Kabarminang – Menteri Kehutanan (Menhut) Raja Juli Antoni menandatangani Surat Keputusan (SK) pencabutan Perizinan Berusaha Pemanfaatan Hutan (PBPH) terhadap 22 perusahaan yang diduga menyebabkan bencana banjir bandang dan longsor di Sumatra. Delapan perusahaan di Sumbar termasuk yang izinnya dicabut karena pelanggaran dan pemicu banjir serta longsor.
Raja Juli menyebut pencabutan PBPH itu dilakukan sesuai hasil Rapat Terbatas (Ratas) bersama Presiden Prabowo Subianto di London, Inggris, pada Senin (19/1) lalu.
“Hari ini secara administratif saya telah menandatangani SK Pencabutan 22 PBPH yang tersebar di tiga provinsi yakni, Sumatra Barat, Sumatra Utara dan Aceh,” ujar Raja Juli, dikutip dari Kompas.
Dia bilang SK pencabutan izin itu akan segera dikirim kepada masing-masing perusahaan terkait. Raja Juli menegaskan langkah pencabutan itu juga sebagai bentuk komitmen pemerintah untuk menindak tegas perusak lingkungan.

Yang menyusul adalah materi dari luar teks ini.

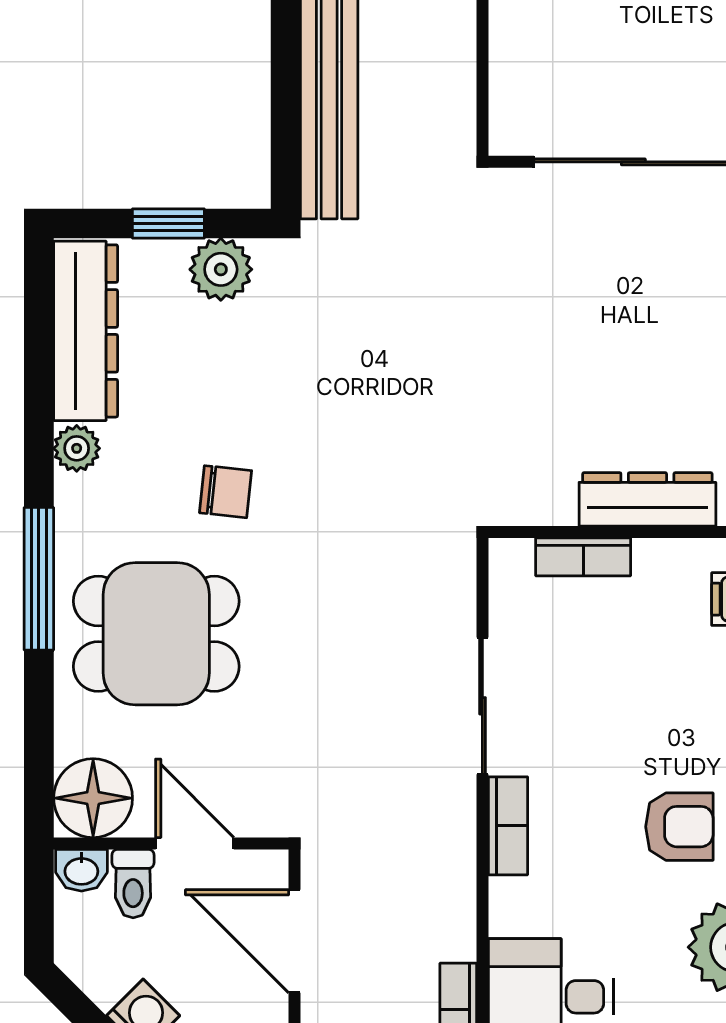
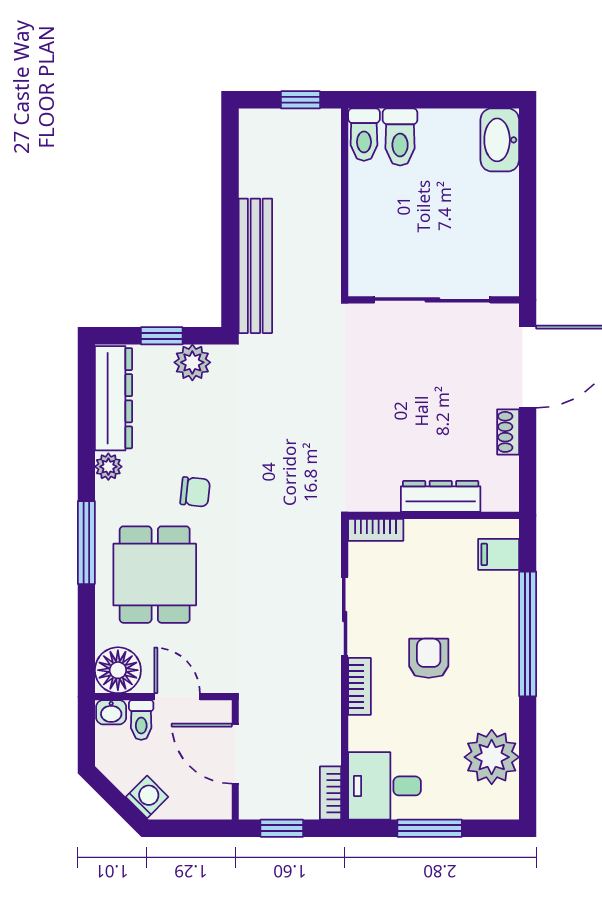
bookcase: (583, 557) -> (376, 530), moved
dining table: (156, 634) -> (155, 575), turned 90
armchair: (679, 827) -> (429, 658), moved, turned -90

“Langkah ini adalah bentuk komitmen tegas pemerintah dalam menata kelola hutan kita agar lebih tepat guna bagi rakyat dan kelestarian alam kita,” katanya.
Sebelumnya, Presiden Prabowo Subianto mencabut izin delapan perusahaan yang beroperasi di Sumatera Barat karena terbukti melakukan pelanggaran dalam pemanfaatan kawasan hutan. Pencabutan izin ini merupakan bagian dari kebijakan nasional terhadap 28 perusahaan di Sumatera yang dinilai berkontribusi terhadap kerusakan lingkungan.
Kebijakan tersebut diumumkan Menteri Sekretaris Negara (Mensesneg) Prasetyo Hadi di Kantor Presiden, Jakarta, Selasa (20/1/2026), setelah Presiden Prabowo menggelar rapat bersama Satuan Tugas Penertiban Kawasan Hutan (Satgas PKH).
Prasetyo menjelaskan, pencabutan izin dilakukan berdasarkan hasil pemeriksaan Satgas PKH, khususnya menyusul terjadinya bencana banjir dan longsor di sejumlah wilayah Sumatera Barat.
“Berdasarkan laporan (Satgas PKH) tersebut, Bapak Presiden mengambil keputusan untuk mencabut izin 28 perusahaan yang terbukti melakukan pelanggaran,” ujarnya dalam keterangan pers.
Delapan perusahaan yang izinnya dicabut di Sumbar tersebar di Kabupaten Kepulauan Mentawai, Dharmasraya, Pesisir Selatan, dan Agam. Perusahaan-perusahaan tersebut bergerak di sektor kehutanan dan perkebunan, baik pemegang izin Hutan Alam, Hutan Tanaman Industri (HTI), maupun perkebunan kelapa sawit dan kakao.
Berikut daftar delapan perusahaan di Sumbar yang dicabut izinnya:
1. PT Minas Pagai Lumber, perusahaan pengolahan kayu dengan izin konsesi kehutanan (IUPHHK-HA) di Kepulauan Mentawai.
2. PT Biomass Andalan Energi, pemegang izin Hutan Tanaman Industri (HTI) di Pulau Siberut, Kabupaten Kepulauan Mentawai.
3. PT Bukit Raya Mudisa, beroperasi di Koto Nan IV Dibawuah, Kecamatan Sembilan Koto, Kabupaten Dharmasraya.
4. PT Dhara Silva Lestari, berlokasi di Bonjol, Kecamatan Koto Besar, Kabupaten Dharmasraya.
5. PT Sukses Jaya Wood, beroperasi di Nagari Silaut, Kecamatan Lunang, Kabupaten Pesisir Selatan.
6. PT Salaki Summa Sejahtera, perusahaan kehutanan pemanfaatan hasil hutan kayu (HPH) yang beroperasi di Siberut, Kabupaten Kepulauan Mentawai.
7. PT Perkebunan Pelalu Raya, perusahaan perkebunan kelapa sawit di Salareh Aia, Kecamatan Palembayan, Kabupaten Agam.
8. PT Inang Sari, perusahaan perkebunan kelapa sawit dan kakao yang beroperasi di Kabupaten Agam.
Pemerintah menegaskan pencabutan izin tersebut merupakan langkah tegas untuk menertibkan pemanfaatan kawasan hutan di Sumatera Barat serta mencegah kerusakan lingkungan yang berpotensi memicu bencana alam.